Atlantischer Hering – Fisch des Jahres 2021

Was hat der norddeutsche Fischkopf jetzt mit uns zu tun, werden Sie vielleicht sagen, wenn Sie hören, wer der Fisch des Jahres 2021 ist: der Atlantische Hering. Doch der Hering ist für uns ‚Süßwasser-Schniarlwascher‘ interessanter, als es auf den ersten Blick scheinen mag.

Der clupea harengus, wie er auf Lateinisch heißt, lebt im Nordatlantik und dort bis zu einer Tiefe von 360 Metern. Er wird bis zu 45 Zentimetern lang und einem Kilogramm schwer. Der Körper des Herings ist silbrig hell, nur der Rücken ist in ein dunkles Stahlblau bzw. Grün getaucht. Dunkel ist auch die tief gegabelte Schwanzflosse und die Rückenflosse. Die anderen Flossen sind weißlich. Verblüffend ist seine Ähnlichkeit mit der Mairenke, die allerdings deutlich kleiner ist. Mit seinen Kiemenreusen filtert der Hering Plankton, Krebstiere und Fischlarven aus dem Wasser. Die Weibchen laichen im Frühjahr im Flachwasser. Sie legen bis zu 50.000 Eier, woraus etwa zwei Wochen später die Larven schlüpfen.

Der Atlantische Hering lebt in Schwärmen, deshalb ist er auch eine zentrale Nahrungsquelle für Dorsche, Thunfische, Makrelen, Robben, Wale oder auch Möwen. Als wichtiger Futterfisch trägt er so zum Erhalt des Ökosystems im Salzwasser – und indirekt auch im Süßwasser – bei. Die erhöhte Wassertemperatur infolge des Klimawandels vor allem in der Ostsee gefährden die Bestände dort und damit auch die Bestände der Fische und Vögel, die sich vom Hering ernähren.

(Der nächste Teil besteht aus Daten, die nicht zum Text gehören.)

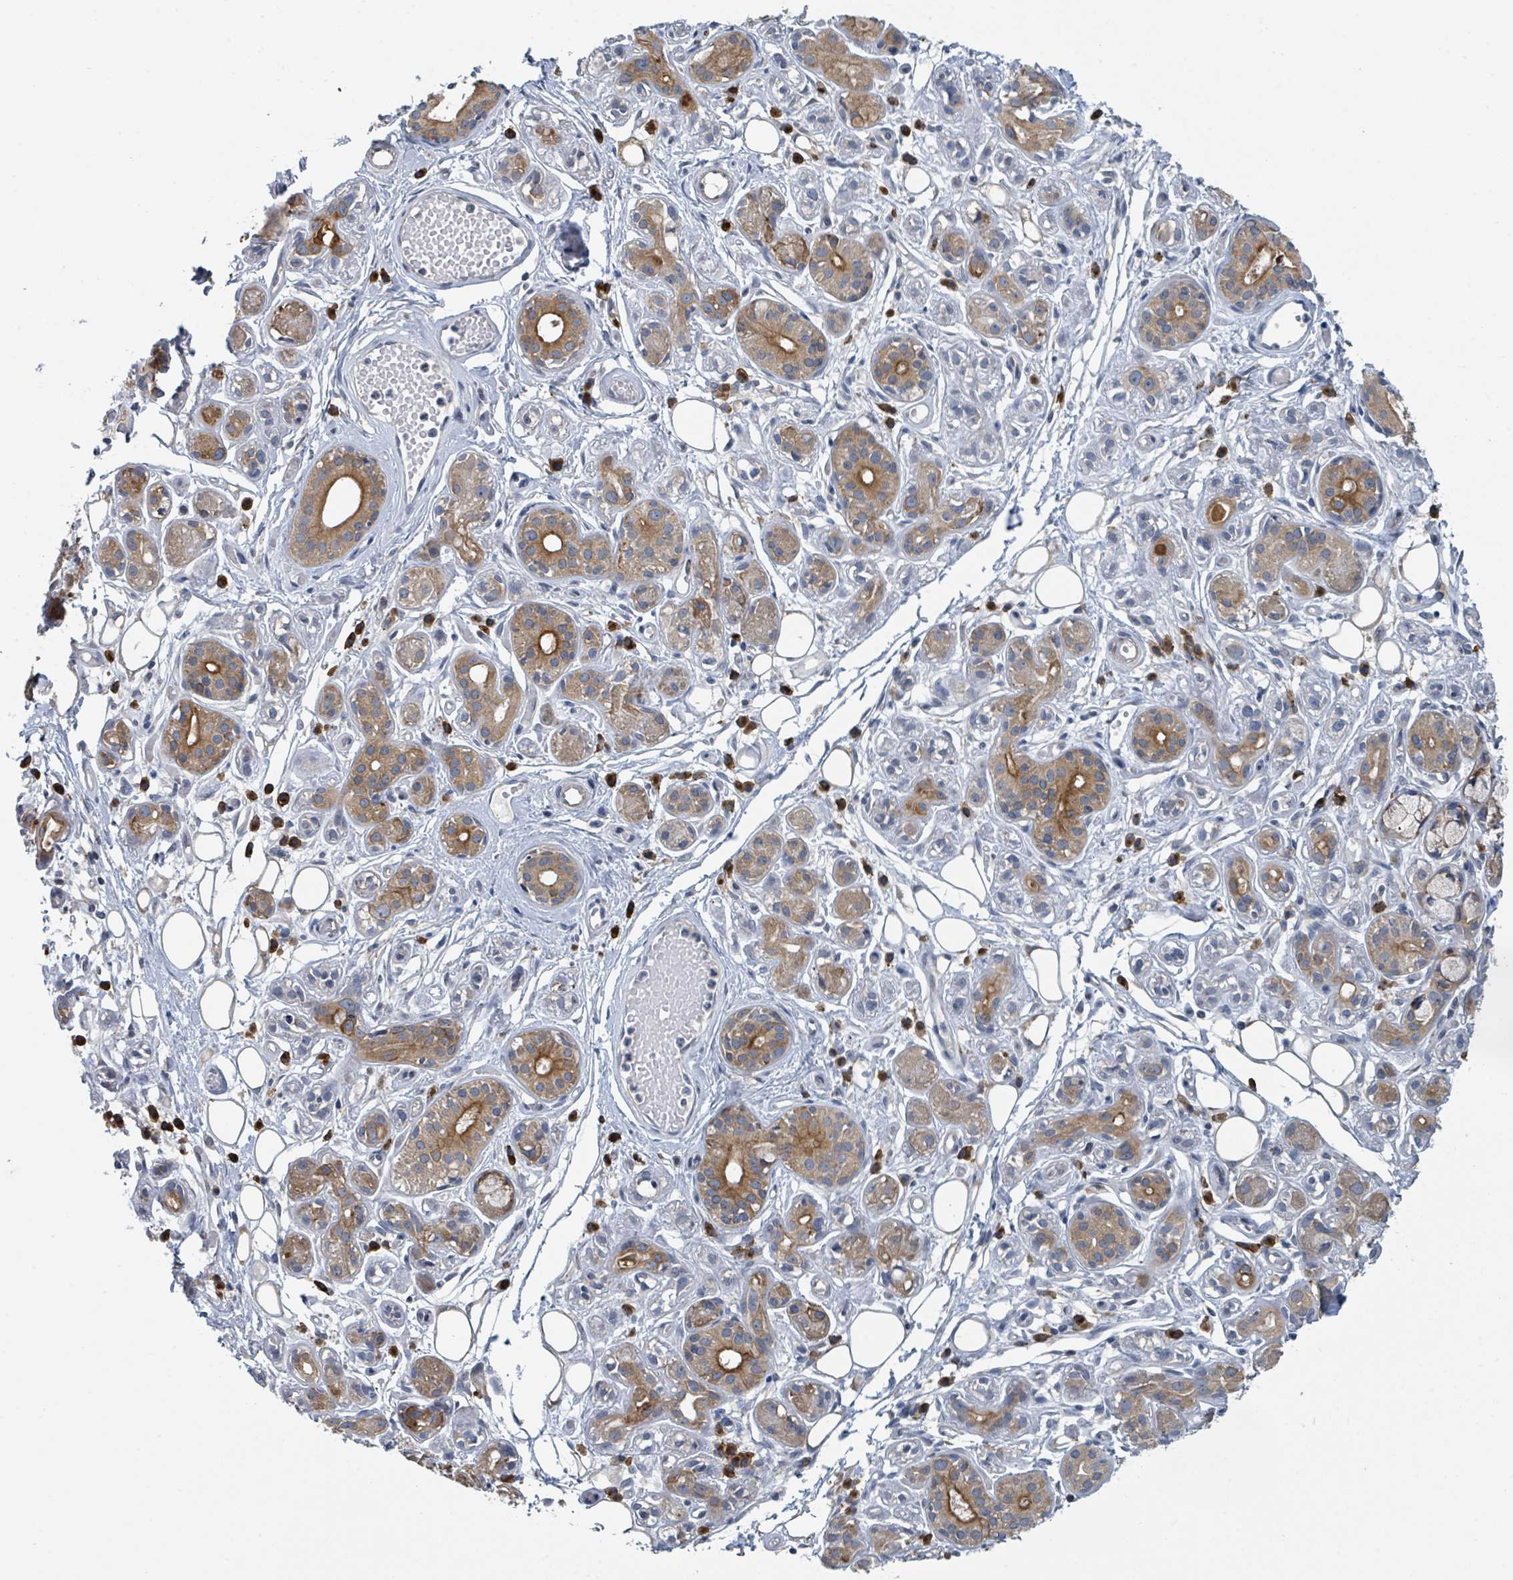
{"staining": {"intensity": "moderate", "quantity": ">75%", "location": "cytoplasmic/membranous"}, "tissue": "salivary gland", "cell_type": "Glandular cells", "image_type": "normal", "snomed": [{"axis": "morphology", "description": "Normal tissue, NOS"}, {"axis": "topography", "description": "Salivary gland"}], "caption": "The photomicrograph reveals staining of normal salivary gland, revealing moderate cytoplasmic/membranous protein expression (brown color) within glandular cells. The staining is performed using DAB (3,3'-diaminobenzidine) brown chromogen to label protein expression. The nuclei are counter-stained blue using hematoxylin.", "gene": "ANKRD55", "patient": {"sex": "male", "age": 54}}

Der Fisch des Jahres ist aber diesmal dennoch keine bedrohte Fischart wie die Nase oder der Huchen – ganz im Gegenteil: Der Atlantische Hering ist einer der häufigsten Fische überhaupt auf der Welt. Doch auch das war nicht immer so. Den Hering fängt man seit Menschengedenken und in den Zeiten der Hanse war er ein wichtiges Handelsgut. Ab etwa 1200 wurde er deswegen auch so stark befischt, dass er ab 1500 fast vollständig aus der Ostsee verschwunden war. Das war mit ein Grund für den Abstieg der Hanse und den Aufstieg niederländischer Staaten, die den Hering in der Nordsee noch fangen konnten. Später erholten sich die Bestände wieder. Lange Zeit war der Hering sogar so billig, dass er als Arme-Leute-Essen verstanden wurde. Aber Überfischung und Umweltverschmutzung machten ihm im 20. Jahrhundert wieder zu schaffen – das führte unter anderem zu den sogenannten Kabeljaukriegen. Island und einige EU-Staaten stritten zwischen 1958-1975 heftig um ihren Einfluss im Nordatlantik. Internationale Verträge trugen aber zu einer Entspannung der Lage und einer Sicherung der Bestände des Herings bei, ganz im Gegensatz zu denen des Kabeljaus übrigens.

Sie sehen, der Hering ist schon seit Jahrhunderten ein beliebter Speisefisch. Er hat gute Nährwerte, enthält Selen und Jod und wird etwa zu Matjesfilet verarbeitet. Wenn Sie also auf dem Oktoberfest nächstes Jahr eine Fischsemmel essen, dann kann es gut sein, dass Sie gerade den Fisch des Jahres 2021 verspeisen.